- **HOW TO COMPLETE THIS TASK**
Nothing but an exact copy of the records below counts as the answer.

Stored items from a collection
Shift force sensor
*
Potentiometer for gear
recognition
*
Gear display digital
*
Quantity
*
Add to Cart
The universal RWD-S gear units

- **EXERCISE RESPONSE**
Shift force sensor
*
Potentiometer for gear
recognition
*
Gear display digital
*
Quantity
*
Add to Cart
The universal RWD-S gear units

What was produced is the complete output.